(Selected extract):
***
# Seafood Minestrone



## Zereh (Feb 9, 2005)

Good stuff, this:

3/4 c small shell pasta
1 T olive oil
1 small onion, chopped finely
2 leeks, corsely chopped
1 rib celery, finely chopped
2 cloves garlic, minced
14.5-oz can diced tomatoes
2 T tomato pste
14.5-oz can chicken broth (I use vegetable)
1 1/2 c water
2 T finely chopped fresh basil (or 2 t dried)
1 t dried oregano, crushed
16-oz can white bean, rinsed and drained
1/2-lb medium shrimp
1/2-lb bay scallops
1/4 c finely chopped fresh prasley
1/4 t salt
1/4 t pepper
1 T lemon juice

Cook pasta according to directions. Drain and set aside.

In a large pot, heat the olive oil over medium heat. Add the onion, leeks, celery and garic. Saute 10 minutes. Add a tablespoon of water as the vegetables begin to stick to the bottom of the pan.

Add the tomatoes, tomato paste, broth and water, 1 T of the fresh basil or all of the dried and the oregano. Bring to a boil, reduce heat and simmer 15 minutes.

Add the pasta and white beans; simmer 5 minutes.

Add the prawns and scallops, simmer 5 minutes.

Stir in the remaining tablespoon of fresh basil, parsley, salt & pepper and lemon juice. Serve.


Z


----------



## lyndalou (Feb 10, 2005)

Wow! This looks wonderful. DH will love it. Thanks so much.


----------
***
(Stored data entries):
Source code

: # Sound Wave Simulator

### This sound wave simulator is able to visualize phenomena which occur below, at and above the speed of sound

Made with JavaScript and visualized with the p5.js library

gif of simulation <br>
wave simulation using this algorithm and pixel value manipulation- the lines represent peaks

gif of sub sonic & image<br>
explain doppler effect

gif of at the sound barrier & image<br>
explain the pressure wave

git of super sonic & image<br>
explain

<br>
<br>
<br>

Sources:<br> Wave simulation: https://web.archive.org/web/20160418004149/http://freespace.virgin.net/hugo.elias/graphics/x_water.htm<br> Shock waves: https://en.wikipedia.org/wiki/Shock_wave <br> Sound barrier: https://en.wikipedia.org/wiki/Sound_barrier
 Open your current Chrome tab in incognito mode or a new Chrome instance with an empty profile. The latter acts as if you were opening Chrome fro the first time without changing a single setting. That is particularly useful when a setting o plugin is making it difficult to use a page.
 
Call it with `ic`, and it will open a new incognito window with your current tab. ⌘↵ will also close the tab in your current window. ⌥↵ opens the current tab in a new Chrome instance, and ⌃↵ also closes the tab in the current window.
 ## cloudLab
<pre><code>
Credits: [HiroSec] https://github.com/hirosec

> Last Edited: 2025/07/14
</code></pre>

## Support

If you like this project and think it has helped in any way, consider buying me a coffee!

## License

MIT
***
(Exercises to complete):
[A] From the ingredient list in the seafood minestrone thread, list every ingredient that comes in a can, with its can size.
[B] Reproduce the passage of the seafood minestrone thread that begins at the words "In a large pot, heat" and stops after "beans; simmer 5 minutes.".

(Results):
[A]
14.5-oz can diced tomatoes
14.5-oz can chicken broth
16-oz can white bean

[B]
In a large pot, heat the olive oil over medium heat. Add the onion, leeks, celery and garic. Saute 10 minutes. Add a tablespoon of water as the vegetables begin to stick to the bottom of the pan.

Add the tomatoes, tomato paste, broth and water, 1 T of the fresh basil or all of the dried and the oregano. Bring to a boil, reduce heat and simmer 15 minutes.

Add the pasta and white beans; simmer 5 minutes.